Eigentlich machen wir uns die Schuldgefühle doch permanent selbst, die gibt uns ja niemand.
Oh doch doch, die wurden dir fröhlich eingeredet von klein auf. Einem Kind ist erst einmal nichts peinlich, es probiert aus, ist neugierig und guckt immer wieder zu den Eltern wie die reagieren.
Schuld ist etwas, das wir lernen. Ein Kind, das geschlagen wird, lernt, dass es sich falsch verhalten hat und somit selbst Schuld ist an der Ohrfeige. Die geschlagene Frau lernt, dass sie ihren Mann provoziert hat und an der Prügel die Schuld trägt. Ein Außenstehender weiß, dass das vollkommener Blödsinn ist, weil immer nur der Schuld sein kann, der zuschlägt, niemals der Geschlagene. Bei einem Hund, der verprügelt wird, wird das am ehesten akzeptiert.
Schuld und Scham hängen ja ganz dicht zusammen. Und schämen tun wir uns genauso für Dinge, die wir gelernt haben. Hier ist es üblich bei einer Beerdigung schwarz zu tragen und wir würden uns schämen in bunt zu kommen (mag sich inzwischen geändert haben, aber bleiben wir mal bei dem alten Klischee); in anderen Kulturen dagegen ist weiß die Farbe der Trauer und wieder woanders wird der Tod sogar als fröhliches Fest gefeiert. Dafür würden wir uns hier schämen und schuldig fühlen den Verstorbenen zu verhöhnen, nicht ernst zu nehmen oder was auch immer die erlernten Gedanken dazu sind.
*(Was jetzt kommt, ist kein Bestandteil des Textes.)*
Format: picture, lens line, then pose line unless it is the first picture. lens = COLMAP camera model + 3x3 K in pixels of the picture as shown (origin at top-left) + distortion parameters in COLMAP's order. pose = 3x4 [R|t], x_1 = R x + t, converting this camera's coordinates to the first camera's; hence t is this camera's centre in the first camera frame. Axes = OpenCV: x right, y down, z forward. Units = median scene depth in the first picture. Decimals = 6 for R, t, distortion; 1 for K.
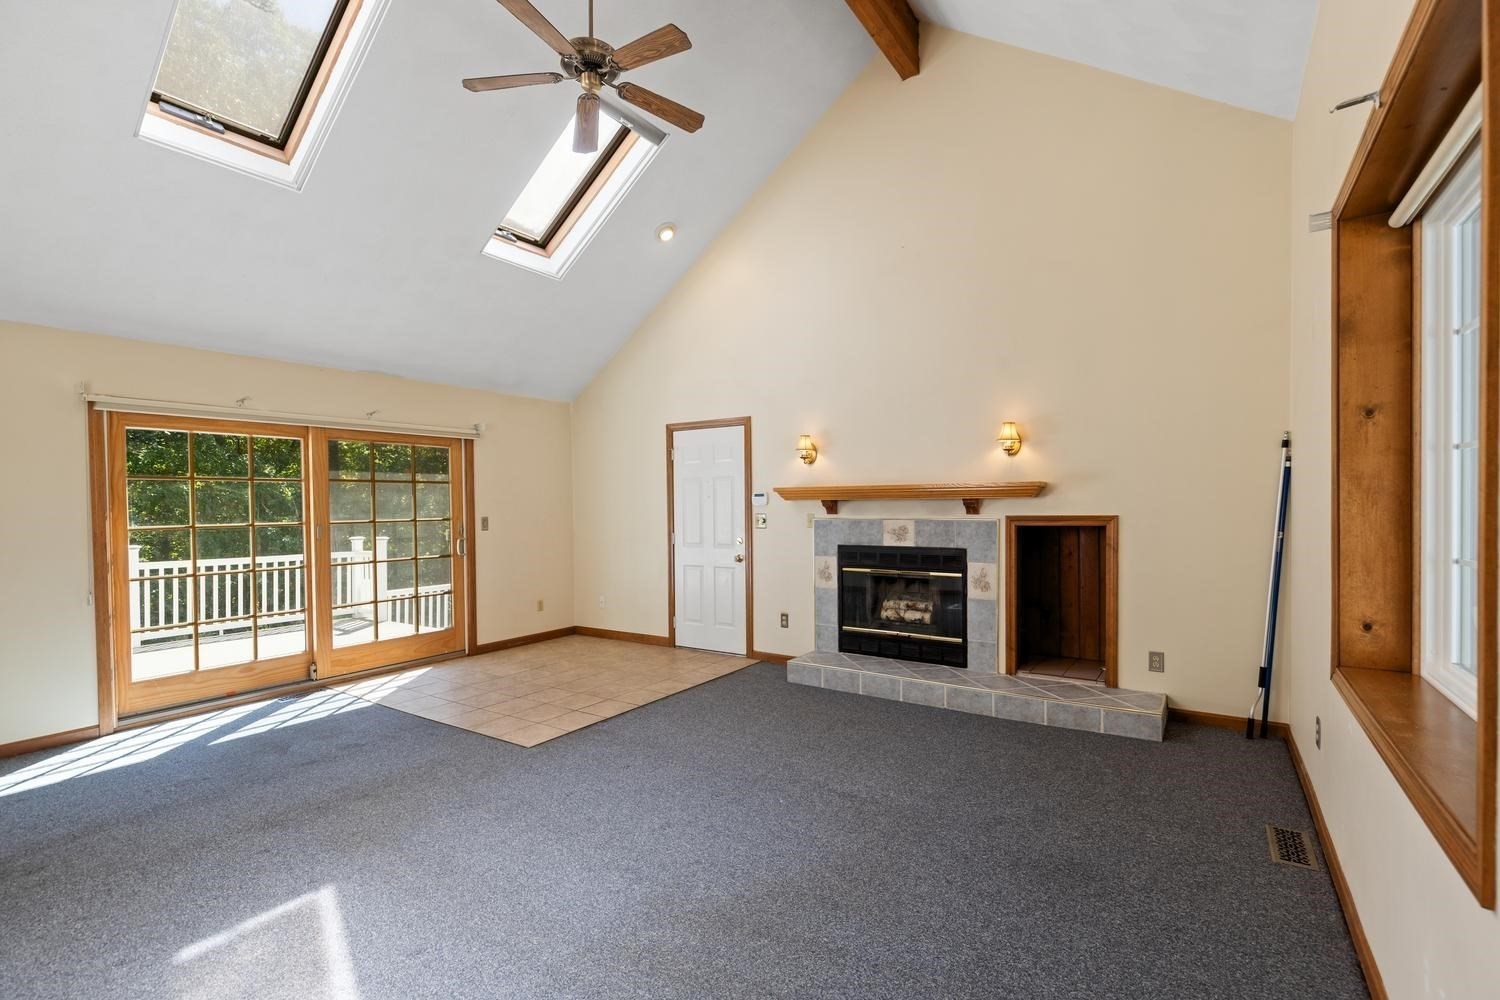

Wir brauchen diese Gefühle, um in der Gemeinschaft zusammen leben zu können. Schuld und Scham halten uns davon ab etwas zu tun, womit wir ausgestoßen würden - ganz ursprünglich gedacht. Wenn ein Kind an einen Abgrund krabbelt und die Mutter laut aufschreit, dann sorgt neben dem Schreck vor allem das Schuldgefühl dafür, dass das Kind innehält und erst eruiert was es falsch gemacht hat, was es folglich jetzt darf und was nicht. Bis dahin ist die Mutter längst bei dem Kind und hat es vor der Gefahr gerettet.
Es gibt also einen vernünftigen Grund für diese Gefühle - für jedes Gefühl, das wir empfinden. Aber unsere Gefühle sind auch sehr beeinflussbar, sprich worauf wir mit welchem Gefühl reagieren, ist durchaus manipulierbar. Dabei bleibt das Wesen des Gefühls allerdings immer wertfrei gleich.